A depressão e demência podem acontecer juntas

Alguns estudos, segundo a geriatra, mostram que existe uma relação próxima entre depressão e demência, principalmente se a depressão acometer o paciente após os 60 anos de idade.

Por isso, Cutin destaca a importância de que se busque, principalmente no caso dos idosos, um diagnóstico diferencial, sendo analisados tanto os sinais observados pelo médico, como os sintomas relatados pelo paciente.

Isso contribuirá para que seja identificado o acometimento de ambas as patologias ou descartada uma delas, se presente apenas o sintoma da outra.

Nos casos de depressão, embora a tristeza seja um dos fatores mais relevantes, alguns dos pacientes podem apresentar esquecimento. “Porém, após a anamnese, conhecendo a história do paciente, pode ser identificada apenas a depressão, sendo descartada a demência”, exemplifica Ivete, ao contar que nesses casos, quando a depressão é tratada, a queixa do esquecimento desaparece.

“Porém, caso a queixa cognitiva permaneça após o tratamento, mesmo tendo um avanço no humor do paciente, podemos nos deparar com um quadro de demência somado à depressão”, acrescenta a médica.

Por outro lado, pacientes diagnosticados com alguma das formas de demência podem se apresentar deprimidos, principalmente quando têm a consciência e percepção do seu declínio cognitivo. E isso é tão comum que, muitas vezes, o tratamento da demência já comporta um antidepressivo, segundo Ivete.
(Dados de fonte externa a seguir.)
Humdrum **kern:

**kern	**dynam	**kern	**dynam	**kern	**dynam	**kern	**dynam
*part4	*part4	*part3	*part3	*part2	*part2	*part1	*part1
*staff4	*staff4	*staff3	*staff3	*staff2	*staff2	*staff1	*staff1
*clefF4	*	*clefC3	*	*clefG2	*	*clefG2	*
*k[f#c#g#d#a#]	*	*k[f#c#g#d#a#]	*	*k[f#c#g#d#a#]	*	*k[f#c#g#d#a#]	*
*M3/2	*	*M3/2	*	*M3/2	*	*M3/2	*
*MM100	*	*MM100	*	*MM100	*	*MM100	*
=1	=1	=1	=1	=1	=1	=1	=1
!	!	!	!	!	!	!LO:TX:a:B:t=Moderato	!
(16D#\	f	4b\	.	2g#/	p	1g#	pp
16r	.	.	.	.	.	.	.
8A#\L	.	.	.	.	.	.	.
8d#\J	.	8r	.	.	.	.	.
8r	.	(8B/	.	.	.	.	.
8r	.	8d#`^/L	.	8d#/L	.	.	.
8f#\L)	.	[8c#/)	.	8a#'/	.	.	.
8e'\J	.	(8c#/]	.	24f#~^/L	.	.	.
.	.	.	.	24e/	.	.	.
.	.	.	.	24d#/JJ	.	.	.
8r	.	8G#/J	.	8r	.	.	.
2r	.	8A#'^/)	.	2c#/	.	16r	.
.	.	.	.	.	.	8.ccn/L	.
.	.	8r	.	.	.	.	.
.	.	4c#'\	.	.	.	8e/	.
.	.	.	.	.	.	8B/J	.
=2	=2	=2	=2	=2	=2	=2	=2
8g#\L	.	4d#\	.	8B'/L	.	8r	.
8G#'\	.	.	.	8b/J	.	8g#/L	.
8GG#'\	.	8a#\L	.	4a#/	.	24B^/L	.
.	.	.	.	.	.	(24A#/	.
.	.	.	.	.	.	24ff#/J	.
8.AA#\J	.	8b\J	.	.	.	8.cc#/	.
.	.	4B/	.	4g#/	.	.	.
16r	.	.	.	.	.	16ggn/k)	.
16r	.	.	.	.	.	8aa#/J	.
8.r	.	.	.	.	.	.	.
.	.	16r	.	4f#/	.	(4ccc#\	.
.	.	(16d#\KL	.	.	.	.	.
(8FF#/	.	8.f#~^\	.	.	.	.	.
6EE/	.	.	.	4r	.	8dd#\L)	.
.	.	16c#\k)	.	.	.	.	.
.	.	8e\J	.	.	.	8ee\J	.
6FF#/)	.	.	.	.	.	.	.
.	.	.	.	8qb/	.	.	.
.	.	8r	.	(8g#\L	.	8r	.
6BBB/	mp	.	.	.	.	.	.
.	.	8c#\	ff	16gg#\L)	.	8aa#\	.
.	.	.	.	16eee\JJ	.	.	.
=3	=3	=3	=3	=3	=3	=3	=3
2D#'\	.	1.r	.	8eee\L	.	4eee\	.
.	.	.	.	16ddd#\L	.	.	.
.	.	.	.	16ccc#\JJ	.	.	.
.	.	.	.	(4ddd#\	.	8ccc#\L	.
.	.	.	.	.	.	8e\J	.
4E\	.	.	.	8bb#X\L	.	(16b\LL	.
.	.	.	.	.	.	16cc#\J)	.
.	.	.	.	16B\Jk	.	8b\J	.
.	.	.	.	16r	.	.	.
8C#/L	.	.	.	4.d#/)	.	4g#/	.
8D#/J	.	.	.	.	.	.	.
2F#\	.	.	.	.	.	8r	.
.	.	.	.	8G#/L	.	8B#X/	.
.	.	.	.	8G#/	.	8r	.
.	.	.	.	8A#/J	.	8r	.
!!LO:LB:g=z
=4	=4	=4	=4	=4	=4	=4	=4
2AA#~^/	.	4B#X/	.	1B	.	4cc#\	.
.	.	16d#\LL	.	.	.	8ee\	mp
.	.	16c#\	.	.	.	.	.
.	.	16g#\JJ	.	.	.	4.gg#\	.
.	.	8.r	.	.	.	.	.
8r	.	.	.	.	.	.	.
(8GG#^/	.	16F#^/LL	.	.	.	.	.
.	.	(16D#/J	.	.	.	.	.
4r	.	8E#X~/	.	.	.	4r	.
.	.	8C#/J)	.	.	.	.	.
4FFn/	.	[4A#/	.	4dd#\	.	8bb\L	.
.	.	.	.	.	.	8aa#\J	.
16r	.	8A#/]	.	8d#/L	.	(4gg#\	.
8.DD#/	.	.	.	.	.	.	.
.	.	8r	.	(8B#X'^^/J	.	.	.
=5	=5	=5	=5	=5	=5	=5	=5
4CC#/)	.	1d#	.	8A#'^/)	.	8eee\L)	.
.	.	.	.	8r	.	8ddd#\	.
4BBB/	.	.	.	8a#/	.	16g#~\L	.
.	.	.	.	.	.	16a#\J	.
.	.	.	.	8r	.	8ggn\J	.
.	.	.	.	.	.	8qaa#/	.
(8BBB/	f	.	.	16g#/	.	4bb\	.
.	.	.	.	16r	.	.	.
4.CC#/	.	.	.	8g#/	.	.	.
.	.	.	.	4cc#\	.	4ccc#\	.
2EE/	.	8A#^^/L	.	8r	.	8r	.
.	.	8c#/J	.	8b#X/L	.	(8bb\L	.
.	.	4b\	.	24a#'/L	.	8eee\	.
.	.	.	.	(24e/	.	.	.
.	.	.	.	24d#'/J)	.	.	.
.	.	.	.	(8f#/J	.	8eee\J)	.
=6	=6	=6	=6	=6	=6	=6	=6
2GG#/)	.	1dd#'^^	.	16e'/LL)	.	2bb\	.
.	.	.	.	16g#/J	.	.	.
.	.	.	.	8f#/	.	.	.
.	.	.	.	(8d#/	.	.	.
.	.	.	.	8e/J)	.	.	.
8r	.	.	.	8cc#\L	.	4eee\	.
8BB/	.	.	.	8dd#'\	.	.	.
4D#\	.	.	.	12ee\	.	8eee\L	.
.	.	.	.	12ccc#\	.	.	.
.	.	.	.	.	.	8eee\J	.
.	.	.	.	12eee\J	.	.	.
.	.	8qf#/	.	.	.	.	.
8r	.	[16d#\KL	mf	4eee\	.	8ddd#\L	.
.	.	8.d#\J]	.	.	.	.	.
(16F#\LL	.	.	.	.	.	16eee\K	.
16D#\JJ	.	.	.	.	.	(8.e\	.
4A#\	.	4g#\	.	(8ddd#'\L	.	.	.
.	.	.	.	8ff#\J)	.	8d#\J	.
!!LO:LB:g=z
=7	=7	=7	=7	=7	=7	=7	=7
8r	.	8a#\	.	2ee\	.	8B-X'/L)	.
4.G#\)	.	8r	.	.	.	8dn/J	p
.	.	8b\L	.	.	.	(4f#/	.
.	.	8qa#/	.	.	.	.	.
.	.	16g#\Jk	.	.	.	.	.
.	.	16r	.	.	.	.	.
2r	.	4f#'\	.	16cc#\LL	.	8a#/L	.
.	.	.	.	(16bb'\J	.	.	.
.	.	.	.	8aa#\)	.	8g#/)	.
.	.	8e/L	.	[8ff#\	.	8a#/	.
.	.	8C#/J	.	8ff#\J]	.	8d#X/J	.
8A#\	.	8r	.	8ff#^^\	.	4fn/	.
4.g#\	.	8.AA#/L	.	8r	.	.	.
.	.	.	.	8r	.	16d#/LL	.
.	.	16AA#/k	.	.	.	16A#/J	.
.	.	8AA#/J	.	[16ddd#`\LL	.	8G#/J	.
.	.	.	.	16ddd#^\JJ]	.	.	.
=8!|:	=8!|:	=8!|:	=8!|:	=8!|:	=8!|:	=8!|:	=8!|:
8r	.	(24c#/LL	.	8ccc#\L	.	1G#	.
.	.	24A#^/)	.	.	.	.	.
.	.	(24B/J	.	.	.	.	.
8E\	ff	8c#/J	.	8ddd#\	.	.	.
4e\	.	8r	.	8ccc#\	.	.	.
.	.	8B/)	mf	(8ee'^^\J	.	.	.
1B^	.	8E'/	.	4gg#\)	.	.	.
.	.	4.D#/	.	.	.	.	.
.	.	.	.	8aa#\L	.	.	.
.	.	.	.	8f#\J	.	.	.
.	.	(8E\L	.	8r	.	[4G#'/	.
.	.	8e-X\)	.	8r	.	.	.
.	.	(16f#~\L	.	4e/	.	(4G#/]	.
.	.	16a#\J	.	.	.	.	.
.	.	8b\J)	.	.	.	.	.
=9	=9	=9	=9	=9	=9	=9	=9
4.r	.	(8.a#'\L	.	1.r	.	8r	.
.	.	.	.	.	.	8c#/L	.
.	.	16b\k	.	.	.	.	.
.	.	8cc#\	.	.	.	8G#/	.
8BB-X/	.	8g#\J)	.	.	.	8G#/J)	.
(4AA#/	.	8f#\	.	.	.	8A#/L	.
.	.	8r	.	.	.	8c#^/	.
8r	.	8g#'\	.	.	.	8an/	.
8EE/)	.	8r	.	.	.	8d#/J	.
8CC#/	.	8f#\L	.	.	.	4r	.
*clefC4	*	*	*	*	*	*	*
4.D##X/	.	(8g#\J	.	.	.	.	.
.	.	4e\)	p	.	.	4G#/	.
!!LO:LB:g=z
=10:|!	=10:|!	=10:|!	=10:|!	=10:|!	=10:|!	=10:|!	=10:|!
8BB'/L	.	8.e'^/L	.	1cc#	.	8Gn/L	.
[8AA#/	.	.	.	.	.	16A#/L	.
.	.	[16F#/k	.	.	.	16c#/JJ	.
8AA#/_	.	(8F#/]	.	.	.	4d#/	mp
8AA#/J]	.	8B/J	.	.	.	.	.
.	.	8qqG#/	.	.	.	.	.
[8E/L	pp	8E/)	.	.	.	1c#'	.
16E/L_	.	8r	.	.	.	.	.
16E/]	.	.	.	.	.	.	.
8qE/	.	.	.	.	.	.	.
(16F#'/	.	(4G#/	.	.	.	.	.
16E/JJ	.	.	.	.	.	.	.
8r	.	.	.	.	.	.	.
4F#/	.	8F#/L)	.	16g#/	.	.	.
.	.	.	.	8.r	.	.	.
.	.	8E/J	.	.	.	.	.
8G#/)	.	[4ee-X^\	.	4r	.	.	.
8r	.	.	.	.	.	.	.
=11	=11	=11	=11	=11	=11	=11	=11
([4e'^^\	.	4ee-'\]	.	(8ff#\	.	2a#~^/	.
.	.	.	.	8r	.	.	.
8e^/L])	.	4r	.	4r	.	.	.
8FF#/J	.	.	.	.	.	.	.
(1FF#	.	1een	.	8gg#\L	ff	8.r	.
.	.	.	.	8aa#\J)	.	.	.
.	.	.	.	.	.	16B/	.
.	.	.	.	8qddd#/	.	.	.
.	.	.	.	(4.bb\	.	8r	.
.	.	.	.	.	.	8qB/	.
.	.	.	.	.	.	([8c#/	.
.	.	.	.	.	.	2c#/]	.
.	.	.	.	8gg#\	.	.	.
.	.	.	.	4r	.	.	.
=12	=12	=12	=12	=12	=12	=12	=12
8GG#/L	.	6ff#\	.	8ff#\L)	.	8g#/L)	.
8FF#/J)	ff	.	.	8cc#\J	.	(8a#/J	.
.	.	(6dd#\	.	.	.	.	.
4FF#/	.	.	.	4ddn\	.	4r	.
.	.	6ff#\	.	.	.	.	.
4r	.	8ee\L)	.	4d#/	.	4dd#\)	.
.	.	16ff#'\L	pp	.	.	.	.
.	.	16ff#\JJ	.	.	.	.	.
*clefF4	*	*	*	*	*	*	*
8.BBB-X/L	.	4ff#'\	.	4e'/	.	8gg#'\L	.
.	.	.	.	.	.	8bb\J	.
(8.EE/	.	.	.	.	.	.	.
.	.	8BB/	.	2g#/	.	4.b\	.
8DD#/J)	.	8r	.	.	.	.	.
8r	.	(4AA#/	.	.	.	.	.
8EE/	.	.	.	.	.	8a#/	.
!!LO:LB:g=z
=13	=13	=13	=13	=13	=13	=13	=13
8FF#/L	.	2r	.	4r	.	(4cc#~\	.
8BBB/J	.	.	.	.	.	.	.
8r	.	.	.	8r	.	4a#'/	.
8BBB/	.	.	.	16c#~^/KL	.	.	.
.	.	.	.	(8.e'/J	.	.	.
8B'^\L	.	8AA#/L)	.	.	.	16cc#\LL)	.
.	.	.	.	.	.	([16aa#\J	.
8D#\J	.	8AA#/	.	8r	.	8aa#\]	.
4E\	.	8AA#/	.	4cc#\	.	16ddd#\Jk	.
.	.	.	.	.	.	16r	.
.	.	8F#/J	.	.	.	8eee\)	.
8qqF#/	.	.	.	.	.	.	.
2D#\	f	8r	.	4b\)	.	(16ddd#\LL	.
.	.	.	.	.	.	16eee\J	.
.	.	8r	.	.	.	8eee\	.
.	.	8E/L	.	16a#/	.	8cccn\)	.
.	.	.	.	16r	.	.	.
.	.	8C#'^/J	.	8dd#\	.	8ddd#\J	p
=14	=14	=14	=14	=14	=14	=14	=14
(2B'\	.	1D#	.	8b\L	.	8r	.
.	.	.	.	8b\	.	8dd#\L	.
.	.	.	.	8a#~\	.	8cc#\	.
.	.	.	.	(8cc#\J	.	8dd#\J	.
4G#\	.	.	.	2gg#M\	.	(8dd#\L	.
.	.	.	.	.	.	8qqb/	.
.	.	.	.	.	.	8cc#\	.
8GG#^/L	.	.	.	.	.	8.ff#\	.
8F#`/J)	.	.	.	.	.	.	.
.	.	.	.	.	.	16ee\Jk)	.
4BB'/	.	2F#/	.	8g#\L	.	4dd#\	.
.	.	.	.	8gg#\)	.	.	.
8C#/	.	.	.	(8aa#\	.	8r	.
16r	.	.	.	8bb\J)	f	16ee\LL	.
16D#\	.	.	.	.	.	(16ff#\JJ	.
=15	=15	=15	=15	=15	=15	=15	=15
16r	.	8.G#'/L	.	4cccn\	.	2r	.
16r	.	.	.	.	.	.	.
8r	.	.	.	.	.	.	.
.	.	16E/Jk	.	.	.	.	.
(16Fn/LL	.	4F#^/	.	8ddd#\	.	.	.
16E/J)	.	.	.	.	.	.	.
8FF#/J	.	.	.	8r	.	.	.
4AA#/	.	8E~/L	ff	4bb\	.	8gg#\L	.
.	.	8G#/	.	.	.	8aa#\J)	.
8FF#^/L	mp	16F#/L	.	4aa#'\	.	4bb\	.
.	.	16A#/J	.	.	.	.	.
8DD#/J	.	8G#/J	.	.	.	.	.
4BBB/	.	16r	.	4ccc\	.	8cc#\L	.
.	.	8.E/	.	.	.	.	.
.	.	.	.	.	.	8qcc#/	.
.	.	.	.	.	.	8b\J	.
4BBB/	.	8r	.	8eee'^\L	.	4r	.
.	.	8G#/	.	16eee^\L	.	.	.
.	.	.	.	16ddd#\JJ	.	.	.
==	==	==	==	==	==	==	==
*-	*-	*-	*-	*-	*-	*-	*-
Cutin indica como uma das formas para diferenciar a depressão da demência, a observação da capacidade da pessoa para fazer as coisas, principalmente aquelas que já lhe eram habituais. “Quando a pessoa começa a apresentar comportamentos disfuncionais, inclusive com dificuldades de realizar atividades muito simples e que habitualmente fazia, isso pode ser um indicativo de quadro demencial”, alerta o psiquiatra.

Nesses casos, caberá ao médico realizar o diagnóstico diferencial. “E se o paciente apresenta sintomas de ambas comorbidades, não importa qual foi estabelecida primeiro: o tratamento deve ser para as duas”, orienta o médico.

Buscar qualidade de vida pode minimizar o acometimento dessas comorbidades

Ainda que sejam muitas as causas tanto da demência quanto da depressão, inclusive com predisposições genéticas, Cutin acredita que, em termos preventivos, uma vida com atividades diversificadas pode diminuir o risco do acometimento por alguma delas.

“Mesmo que a pessoa tenha uma predisposição para um quadro demencial, é importante manter o cérebro em atividade, inclusive em termos de tratamento, para impedir a progressão mais rápida”, destaca.

O psiquiatra explica que na medida em que a pessoa exercita a memória com passatempos como palavras cruzadas, jogo da memória ou outros exercícios, ela estimula a oxigenação cerebral.

Por isso, orienta aos seus pacientes que busquem uma vida com atividades diversificadas, com horário para o trabalho, mas também para um descanso criativo, com lazer que não seja apenas mecânico.

“Busque fazer tudo que se possa te fazer mais feliz, com atividades que proporcionem prazer, desenvolva a espiritualidade, e proporcione situações de conforto”, conclui ele.